Is PixelShuffle initialized correctly?

jamesp · January 2, 2023, 7:41pm

Glancing at PixelShuffle, I noticed the following line:

if norm_type == NormType.Weight:
            layers[0][0].weight_v.data.copy_(icnr_init(layers[0][0].weight_v.data))
            layers[0][0].weight_g.data.copy_(((layers[0][0].weight_v.data**2).sum(dim=[1,2,3])**0.5)[:,None,None,None])

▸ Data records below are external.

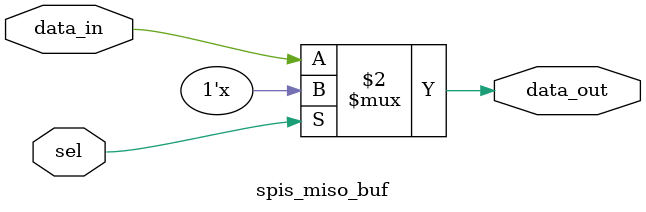
<source format=sv>

module spis_miso_buf (
input 	logic	sel,
input	logic	data_in,
output	logic	data_out
);

assign data_out = (~sel) ? data_in : 1'bz;

endmodule

</source>
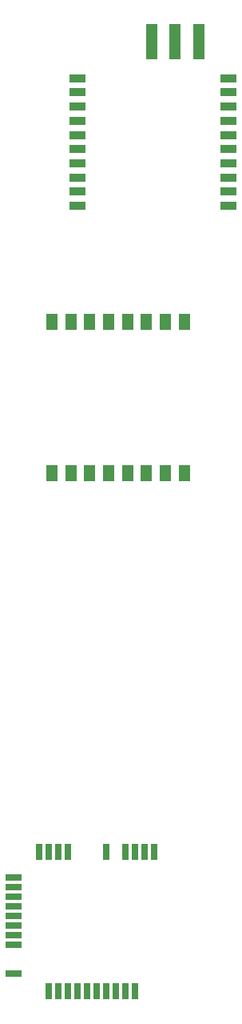
<source format=gbr>
G04 #@! TF.FileFunction,Paste,Bot*
%FSLAX46Y46*%
G04 Gerber Fmt 4.6, Leading zero omitted, Abs format (unit mm)*
G04 Created by KiCad (PCBNEW 4.0.6) date 06/09/17 16:23:24*
%MOMM*%
%LPD*%
G01*
G04 APERTURE LIST*
%ADD10C,0.100000*%
%ADD11R,1.170000X1.800000*%
%ADD12R,1.143000X3.780000*%
%ADD13R,1.799082X0.900684*%
%ADD14R,1.710000X0.720000*%
%ADD15R,0.720000X1.710000*%
G04 APERTURE END LIST*
D10*
D11*
X19700000Y31370000D03*
X17700000Y31370000D03*
X15700000Y31370000D03*
X13700000Y31370000D03*
X11700000Y31370000D03*
X9700000Y31370000D03*
X7700000Y31370000D03*
X5700000Y31370000D03*
X5700000Y47370000D03*
X7700000Y47370000D03*
X9700000Y47370000D03*
X11700000Y47370000D03*
X13700000Y47370000D03*
X15700000Y47370000D03*
X17700000Y47370000D03*
X19700000Y47370000D03*
D12*
X18750400Y77000000D03*
X16250400Y77000000D03*
X21250400Y77000000D03*
D13*
X8382000Y59654440D03*
X8382000Y61153040D03*
X8382000Y62654180D03*
X8382000Y64152780D03*
X8382000Y65653920D03*
X8382000Y67152520D03*
X8382000Y68653660D03*
X8382000Y70152260D03*
X8382000Y71653400D03*
X8382000Y73152000D03*
X24384000Y73152000D03*
X24384000Y71653400D03*
X24384000Y70152260D03*
X24384000Y68653660D03*
X24384000Y67152520D03*
X24384000Y65653920D03*
X24384000Y64152780D03*
X24384000Y62654180D03*
X24384000Y61153040D03*
X24384000Y59654440D03*
D14*
X1651000Y-18478501D03*
X1651000Y-17462501D03*
X1651000Y-16446500D03*
X1651000Y-15430500D03*
X1651000Y-14414501D03*
X1651000Y-13398501D03*
X1651000Y-12382501D03*
X1651000Y-11366501D03*
X1651000Y-21526501D03*
D15*
X7370450Y-8696101D03*
X6354450Y-8696101D03*
X5338450Y-8696101D03*
X4322450Y-8696101D03*
X11434450Y-8696101D03*
X13466453Y-8696101D03*
X14482450Y-8696101D03*
X15498450Y-8696101D03*
X16514450Y-8696101D03*
X5330230Y-23426371D03*
X6346230Y-23426371D03*
X7362230Y-23426371D03*
X8378230Y-23426371D03*
X9394230Y-23426371D03*
X10410230Y-23426371D03*
X11426230Y-23426371D03*
X12442234Y-23426371D03*
X13458234Y-23426371D03*
X14474230Y-23426371D03*
M02*

</source>
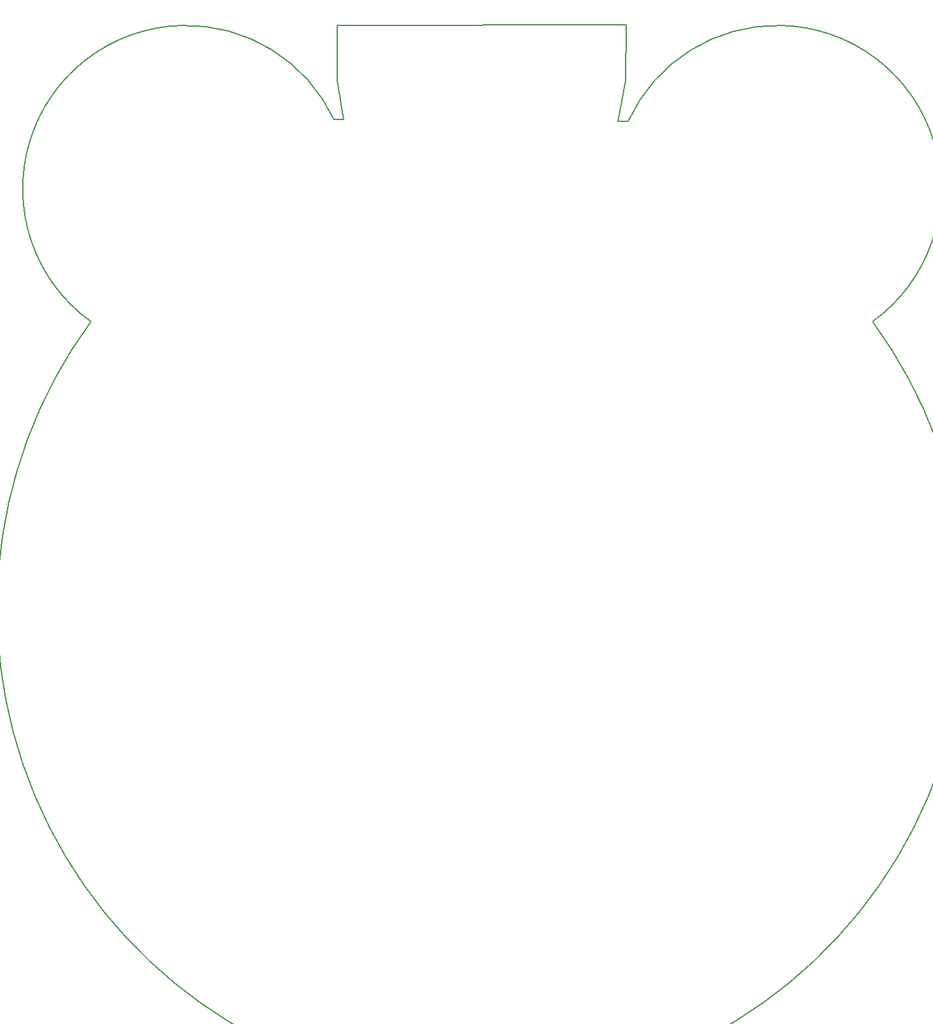
<source format=gm1>
G04 #@! TF.FileFunction,Profile,NP*
%FSLAX46Y46*%
G04 Gerber Fmt 4.6, Leading zero omitted, Abs format (unit mm)*
G04 Created by KiCad (PCBNEW 4.0.6+dfsg1-1) date Wed Jun  6 23:31:45 2018*
%MOMM*%
%LPD*%
G01*
G04 APERTURE LIST*
%ADD10C,0.100000*%
%ADD11C,0.150000*%
G04 APERTURE END LIST*
D10*
D11*
X193300000Y-68000000D02*
X194320000Y-62590000D01*
X194320000Y-62590000D02*
X194330000Y-55180000D01*
X155810000Y-62600000D02*
X155800000Y-55190000D01*
X156700000Y-67800000D02*
X155810000Y-62600000D01*
X194631342Y-68000610D02*
G75*
G02X215070000Y-55240000I19817098J-8992434D01*
G01*
X194630000Y-68000000D02*
X193300000Y-68000000D01*
X155414576Y-67803205D02*
G75*
G03X135050000Y-55240000I-19733016J-9199839D01*
G01*
X155800000Y-55190000D02*
X194330000Y-55180000D01*
X155410000Y-67800000D02*
X156700000Y-67800000D01*
X215069819Y-55237122D02*
G75*
G02X227200000Y-94700000I-551379J-21765223D01*
G01*
X135049980Y-55239302D02*
G75*
G03X123000000Y-94700000I631580J-21763043D01*
G01*
X123000000Y-94700000D02*
G75*
G03X227200000Y-94700000I52100000J-38200000D01*
G01*
M02*

</source>
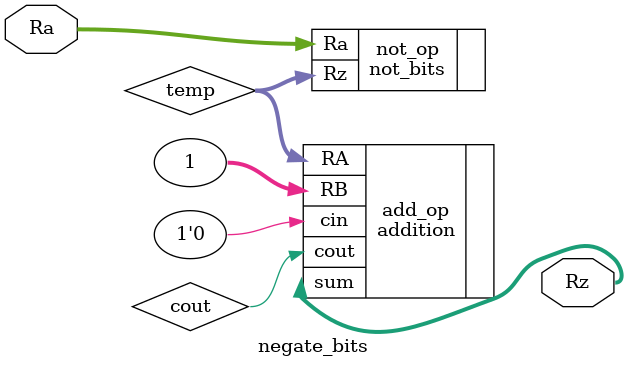
<source format=v>
`timescale 1ns / 10ps

module negate_bits(
input wire [31:0] Ra,
output wire [31:0] Rz);

wire [31:0] temp;
wire cout;
not_bits not_op(.Ra(Ra), .Rz(temp));
addition add_op(.RA(temp), .RB(32'd1), .cin(1'd0),.sum(Rz), .cout(cout));
endmodule
</source>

Just eyeballing it - that last line replacing .weight_g (the magnitude) with a transformation of .weight_v (the direction) seems a little odd. Is there any chance it should be using .weight_g instead? That is, I wonder if it should instead be:

if norm_type == NormType.Weight:
            layers[0][0].weight_v.data.copy_(icnr_init(layers[0][0].weight_v.data))
            layers[0][0].weight_g.data.copy_(((layers[0][0].weight_g.data**2).sum(dim=[1,2,3])**0.5)[:,None,None,None])

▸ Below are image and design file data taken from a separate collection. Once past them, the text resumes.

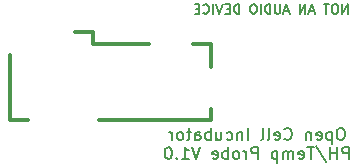
<source format=gbo>
G04 #@! TF.FileFunction,Legend,Bot*
%FSLAX46Y46*%
G04 Gerber Fmt 4.6, Leading zero omitted, Abs format (unit mm)*
G04 Created by KiCad (PCBNEW 4.0.1-3.201512221402+6198~38~ubuntu14.04.1-stable) date Wed 27 Jan 2016 01:24:07 PM EST*
%MOMM*%
G01*
G04 APERTURE LIST*
%ADD10C,0.100000*%
%ADD11C,0.150000*%
%ADD12C,0.200000*%
%ADD13C,0.300000*%
G04 APERTURE END LIST*
D10*
D11*
X179157142Y-98461905D02*
X179157142Y-97661905D01*
X178699999Y-98461905D01*
X178699999Y-97661905D01*
X178166666Y-97661905D02*
X178014285Y-97661905D01*
X177938094Y-97700000D01*
X177861904Y-97776190D01*
X177823809Y-97928571D01*
X177823809Y-98195238D01*
X177861904Y-98347619D01*
X177938094Y-98423810D01*
X178014285Y-98461905D01*
X178166666Y-98461905D01*
X178242856Y-98423810D01*
X178319047Y-98347619D01*
X178357142Y-98195238D01*
X178357142Y-97928571D01*
X178319047Y-97776190D01*
X178242856Y-97700000D01*
X178166666Y-97661905D01*
X177595238Y-97661905D02*
X177138095Y-97661905D01*
X177366666Y-98461905D02*
X177366666Y-97661905D01*
X176299999Y-98233333D02*
X175919047Y-98233333D01*
X176376190Y-98461905D02*
X176109523Y-97661905D01*
X175842856Y-98461905D01*
X175576190Y-98461905D02*
X175576190Y-97661905D01*
X175119047Y-98461905D01*
X175119047Y-97661905D01*
X174166666Y-98233333D02*
X173785714Y-98233333D01*
X174242857Y-98461905D02*
X173976190Y-97661905D01*
X173709523Y-98461905D01*
X173442857Y-97661905D02*
X173442857Y-98309524D01*
X173404762Y-98385714D01*
X173366666Y-98423810D01*
X173290476Y-98461905D01*
X173138095Y-98461905D01*
X173061904Y-98423810D01*
X173023809Y-98385714D01*
X172985714Y-98309524D01*
X172985714Y-97661905D01*
X172604762Y-98461905D02*
X172604762Y-97661905D01*
X172414286Y-97661905D01*
X172300000Y-97700000D01*
X172223809Y-97776190D01*
X172185714Y-97852381D01*
X172147619Y-98004762D01*
X172147619Y-98119048D01*
X172185714Y-98271429D01*
X172223809Y-98347619D01*
X172300000Y-98423810D01*
X172414286Y-98461905D01*
X172604762Y-98461905D01*
X171804762Y-98461905D02*
X171804762Y-97661905D01*
X171271429Y-97661905D02*
X171119048Y-97661905D01*
X171042857Y-97700000D01*
X170966667Y-97776190D01*
X170928572Y-97928571D01*
X170928572Y-98195238D01*
X170966667Y-98347619D01*
X171042857Y-98423810D01*
X171119048Y-98461905D01*
X171271429Y-98461905D01*
X171347619Y-98423810D01*
X171423810Y-98347619D01*
X171461905Y-98195238D01*
X171461905Y-97928571D01*
X171423810Y-97776190D01*
X171347619Y-97700000D01*
X171271429Y-97661905D01*
X169976191Y-98461905D02*
X169976191Y-97661905D01*
X169785715Y-97661905D01*
X169671429Y-97700000D01*
X169595238Y-97776190D01*
X169557143Y-97852381D01*
X169519048Y-98004762D01*
X169519048Y-98119048D01*
X169557143Y-98271429D01*
X169595238Y-98347619D01*
X169671429Y-98423810D01*
X169785715Y-98461905D01*
X169976191Y-98461905D01*
X169176191Y-98042857D02*
X168909524Y-98042857D01*
X168795238Y-98461905D02*
X169176191Y-98461905D01*
X169176191Y-97661905D01*
X168795238Y-97661905D01*
X168566667Y-97661905D02*
X168300000Y-98461905D01*
X168033333Y-97661905D01*
X167766667Y-98461905D02*
X167766667Y-97661905D01*
X166928572Y-98385714D02*
X166966667Y-98423810D01*
X167080953Y-98461905D01*
X167157143Y-98461905D01*
X167271429Y-98423810D01*
X167347620Y-98347619D01*
X167385715Y-98271429D01*
X167423810Y-98119048D01*
X167423810Y-98004762D01*
X167385715Y-97852381D01*
X167347620Y-97776190D01*
X167271429Y-97700000D01*
X167157143Y-97661905D01*
X167080953Y-97661905D01*
X166966667Y-97700000D01*
X166928572Y-97738095D01*
X166585715Y-98042857D02*
X166319048Y-98042857D01*
X166204762Y-98461905D02*
X166585715Y-98461905D01*
X166585715Y-97661905D01*
X166204762Y-97661905D01*
D12*
X178666668Y-108152381D02*
X178476191Y-108152381D01*
X178380953Y-108200000D01*
X178285715Y-108295238D01*
X178238096Y-108485714D01*
X178238096Y-108819048D01*
X178285715Y-109009524D01*
X178380953Y-109104762D01*
X178476191Y-109152381D01*
X178666668Y-109152381D01*
X178761906Y-109104762D01*
X178857144Y-109009524D01*
X178904763Y-108819048D01*
X178904763Y-108485714D01*
X178857144Y-108295238D01*
X178761906Y-108200000D01*
X178666668Y-108152381D01*
X177809525Y-108485714D02*
X177809525Y-109485714D01*
X177809525Y-108533333D02*
X177714287Y-108485714D01*
X177523810Y-108485714D01*
X177428572Y-108533333D01*
X177380953Y-108580952D01*
X177333334Y-108676190D01*
X177333334Y-108961905D01*
X177380953Y-109057143D01*
X177428572Y-109104762D01*
X177523810Y-109152381D01*
X177714287Y-109152381D01*
X177809525Y-109104762D01*
X176523810Y-109104762D02*
X176619048Y-109152381D01*
X176809525Y-109152381D01*
X176904763Y-109104762D01*
X176952382Y-109009524D01*
X176952382Y-108628571D01*
X176904763Y-108533333D01*
X176809525Y-108485714D01*
X176619048Y-108485714D01*
X176523810Y-108533333D01*
X176476191Y-108628571D01*
X176476191Y-108723810D01*
X176952382Y-108819048D01*
X176047620Y-108485714D02*
X176047620Y-109152381D01*
X176047620Y-108580952D02*
X176000001Y-108533333D01*
X175904763Y-108485714D01*
X175761905Y-108485714D01*
X175666667Y-108533333D01*
X175619048Y-108628571D01*
X175619048Y-109152381D01*
X173809524Y-109057143D02*
X173857143Y-109104762D01*
X174000000Y-109152381D01*
X174095238Y-109152381D01*
X174238096Y-109104762D01*
X174333334Y-109009524D01*
X174380953Y-108914286D01*
X174428572Y-108723810D01*
X174428572Y-108580952D01*
X174380953Y-108390476D01*
X174333334Y-108295238D01*
X174238096Y-108200000D01*
X174095238Y-108152381D01*
X174000000Y-108152381D01*
X173857143Y-108200000D01*
X173809524Y-108247619D01*
X173000000Y-109104762D02*
X173095238Y-109152381D01*
X173285715Y-109152381D01*
X173380953Y-109104762D01*
X173428572Y-109009524D01*
X173428572Y-108628571D01*
X173380953Y-108533333D01*
X173285715Y-108485714D01*
X173095238Y-108485714D01*
X173000000Y-108533333D01*
X172952381Y-108628571D01*
X172952381Y-108723810D01*
X173428572Y-108819048D01*
X172380953Y-109152381D02*
X172476191Y-109104762D01*
X172523810Y-109009524D01*
X172523810Y-108152381D01*
X171857143Y-109152381D02*
X171952381Y-109104762D01*
X172000000Y-109009524D01*
X172000000Y-108152381D01*
X170714285Y-109152381D02*
X170714285Y-108152381D01*
X170238095Y-108485714D02*
X170238095Y-109152381D01*
X170238095Y-108580952D02*
X170190476Y-108533333D01*
X170095238Y-108485714D01*
X169952380Y-108485714D01*
X169857142Y-108533333D01*
X169809523Y-108628571D01*
X169809523Y-109152381D01*
X168904761Y-109104762D02*
X168999999Y-109152381D01*
X169190476Y-109152381D01*
X169285714Y-109104762D01*
X169333333Y-109057143D01*
X169380952Y-108961905D01*
X169380952Y-108676190D01*
X169333333Y-108580952D01*
X169285714Y-108533333D01*
X169190476Y-108485714D01*
X168999999Y-108485714D01*
X168904761Y-108533333D01*
X168047618Y-108485714D02*
X168047618Y-109152381D01*
X168476190Y-108485714D02*
X168476190Y-109009524D01*
X168428571Y-109104762D01*
X168333333Y-109152381D01*
X168190475Y-109152381D01*
X168095237Y-109104762D01*
X168047618Y-109057143D01*
X167571428Y-109152381D02*
X167571428Y-108152381D01*
X167571428Y-108533333D02*
X167476190Y-108485714D01*
X167285713Y-108485714D01*
X167190475Y-108533333D01*
X167142856Y-108580952D01*
X167095237Y-108676190D01*
X167095237Y-108961905D01*
X167142856Y-109057143D01*
X167190475Y-109104762D01*
X167285713Y-109152381D01*
X167476190Y-109152381D01*
X167571428Y-109104762D01*
X166238094Y-109152381D02*
X166238094Y-108628571D01*
X166285713Y-108533333D01*
X166380951Y-108485714D01*
X166571428Y-108485714D01*
X166666666Y-108533333D01*
X166238094Y-109104762D02*
X166333332Y-109152381D01*
X166571428Y-109152381D01*
X166666666Y-109104762D01*
X166714285Y-109009524D01*
X166714285Y-108914286D01*
X166666666Y-108819048D01*
X166571428Y-108771429D01*
X166333332Y-108771429D01*
X166238094Y-108723810D01*
X165904761Y-108485714D02*
X165523809Y-108485714D01*
X165761904Y-108152381D02*
X165761904Y-109009524D01*
X165714285Y-109104762D01*
X165619047Y-109152381D01*
X165523809Y-109152381D01*
X165047618Y-109152381D02*
X165142856Y-109104762D01*
X165190475Y-109057143D01*
X165238094Y-108961905D01*
X165238094Y-108676190D01*
X165190475Y-108580952D01*
X165142856Y-108533333D01*
X165047618Y-108485714D01*
X164904760Y-108485714D01*
X164809522Y-108533333D01*
X164761903Y-108580952D01*
X164714284Y-108676190D01*
X164714284Y-108961905D01*
X164761903Y-109057143D01*
X164809522Y-109104762D01*
X164904760Y-109152381D01*
X165047618Y-109152381D01*
X164285713Y-109152381D02*
X164285713Y-108485714D01*
X164285713Y-108676190D02*
X164238094Y-108580952D01*
X164190475Y-108533333D01*
X164095237Y-108485714D01*
X163999998Y-108485714D01*
X179261905Y-110752381D02*
X179261905Y-109752381D01*
X178880952Y-109752381D01*
X178785714Y-109800000D01*
X178738095Y-109847619D01*
X178690476Y-109942857D01*
X178690476Y-110085714D01*
X178738095Y-110180952D01*
X178785714Y-110228571D01*
X178880952Y-110276190D01*
X179261905Y-110276190D01*
X178261905Y-110752381D02*
X178261905Y-109752381D01*
X178261905Y-110228571D02*
X177690476Y-110228571D01*
X177690476Y-110752381D02*
X177690476Y-109752381D01*
X176500000Y-109704762D02*
X177357143Y-110990476D01*
X176309524Y-109752381D02*
X175738095Y-109752381D01*
X176023810Y-110752381D02*
X176023810Y-109752381D01*
X175023809Y-110704762D02*
X175119047Y-110752381D01*
X175309524Y-110752381D01*
X175404762Y-110704762D01*
X175452381Y-110609524D01*
X175452381Y-110228571D01*
X175404762Y-110133333D01*
X175309524Y-110085714D01*
X175119047Y-110085714D01*
X175023809Y-110133333D01*
X174976190Y-110228571D01*
X174976190Y-110323810D01*
X175452381Y-110419048D01*
X174547619Y-110752381D02*
X174547619Y-110085714D01*
X174547619Y-110180952D02*
X174500000Y-110133333D01*
X174404762Y-110085714D01*
X174261904Y-110085714D01*
X174166666Y-110133333D01*
X174119047Y-110228571D01*
X174119047Y-110752381D01*
X174119047Y-110228571D02*
X174071428Y-110133333D01*
X173976190Y-110085714D01*
X173833333Y-110085714D01*
X173738095Y-110133333D01*
X173690476Y-110228571D01*
X173690476Y-110752381D01*
X173214286Y-110085714D02*
X173214286Y-111085714D01*
X173214286Y-110133333D02*
X173119048Y-110085714D01*
X172928571Y-110085714D01*
X172833333Y-110133333D01*
X172785714Y-110180952D01*
X172738095Y-110276190D01*
X172738095Y-110561905D01*
X172785714Y-110657143D01*
X172833333Y-110704762D01*
X172928571Y-110752381D01*
X173119048Y-110752381D01*
X173214286Y-110704762D01*
X171547619Y-110752381D02*
X171547619Y-109752381D01*
X171166666Y-109752381D01*
X171071428Y-109800000D01*
X171023809Y-109847619D01*
X170976190Y-109942857D01*
X170976190Y-110085714D01*
X171023809Y-110180952D01*
X171071428Y-110228571D01*
X171166666Y-110276190D01*
X171547619Y-110276190D01*
X170547619Y-110752381D02*
X170547619Y-110085714D01*
X170547619Y-110276190D02*
X170500000Y-110180952D01*
X170452381Y-110133333D01*
X170357143Y-110085714D01*
X170261904Y-110085714D01*
X169785714Y-110752381D02*
X169880952Y-110704762D01*
X169928571Y-110657143D01*
X169976190Y-110561905D01*
X169976190Y-110276190D01*
X169928571Y-110180952D01*
X169880952Y-110133333D01*
X169785714Y-110085714D01*
X169642856Y-110085714D01*
X169547618Y-110133333D01*
X169499999Y-110180952D01*
X169452380Y-110276190D01*
X169452380Y-110561905D01*
X169499999Y-110657143D01*
X169547618Y-110704762D01*
X169642856Y-110752381D01*
X169785714Y-110752381D01*
X169023809Y-110752381D02*
X169023809Y-109752381D01*
X169023809Y-110133333D02*
X168928571Y-110085714D01*
X168738094Y-110085714D01*
X168642856Y-110133333D01*
X168595237Y-110180952D01*
X168547618Y-110276190D01*
X168547618Y-110561905D01*
X168595237Y-110657143D01*
X168642856Y-110704762D01*
X168738094Y-110752381D01*
X168928571Y-110752381D01*
X169023809Y-110704762D01*
X167738094Y-110704762D02*
X167833332Y-110752381D01*
X168023809Y-110752381D01*
X168119047Y-110704762D01*
X168166666Y-110609524D01*
X168166666Y-110228571D01*
X168119047Y-110133333D01*
X168023809Y-110085714D01*
X167833332Y-110085714D01*
X167738094Y-110133333D01*
X167690475Y-110228571D01*
X167690475Y-110323810D01*
X168166666Y-110419048D01*
X166642856Y-109752381D02*
X166309523Y-110752381D01*
X165976189Y-109752381D01*
X165119046Y-110752381D02*
X165690475Y-110752381D01*
X165404761Y-110752381D02*
X165404761Y-109752381D01*
X165499999Y-109895238D01*
X165595237Y-109990476D01*
X165690475Y-110038095D01*
X164690475Y-110657143D02*
X164642856Y-110704762D01*
X164690475Y-110752381D01*
X164738094Y-110704762D01*
X164690475Y-110657143D01*
X164690475Y-110752381D01*
X164023809Y-109752381D02*
X163928570Y-109752381D01*
X163833332Y-109800000D01*
X163785713Y-109847619D01*
X163738094Y-109942857D01*
X163690475Y-110133333D01*
X163690475Y-110371429D01*
X163738094Y-110561905D01*
X163785713Y-110657143D01*
X163833332Y-110704762D01*
X163928570Y-110752381D01*
X164023809Y-110752381D01*
X164119047Y-110704762D01*
X164166666Y-110657143D01*
X164214285Y-110561905D01*
X164261904Y-110371429D01*
X164261904Y-110133333D01*
X164214285Y-109942857D01*
X164166666Y-109847619D01*
X164119047Y-109800000D01*
X164023809Y-109752381D01*
D13*
X150600000Y-102000000D02*
X150600000Y-107500000D01*
X150600000Y-107500000D02*
X152100000Y-107500000D01*
X162350000Y-101000000D02*
X157600000Y-101000000D01*
X157600000Y-101000000D02*
X157600000Y-100000000D01*
X157600000Y-100000000D02*
X156100000Y-100000000D01*
X167600000Y-103000000D02*
X167600000Y-101000000D01*
X167600000Y-101000000D02*
X166100000Y-101000000D01*
X158100000Y-107500000D02*
X167600000Y-107500000D01*
X167600000Y-107500000D02*
X167600000Y-106500000D01*
M02*

</source>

I don’t use weight_norm so this doesn’t affect me directly, which also means that I’m not sure this is a bug so didn’t want to pollute the GitHub Issues just yet—but figured I’d pose it here as a question.

jamesp · January 4, 2023, 6:22am

Staring at it a bit more, it can’t just copy its own weight, whereas under certain assumptions it can derive the magnitude from the direction vectors, so the way it’s setup in fastai seems correct.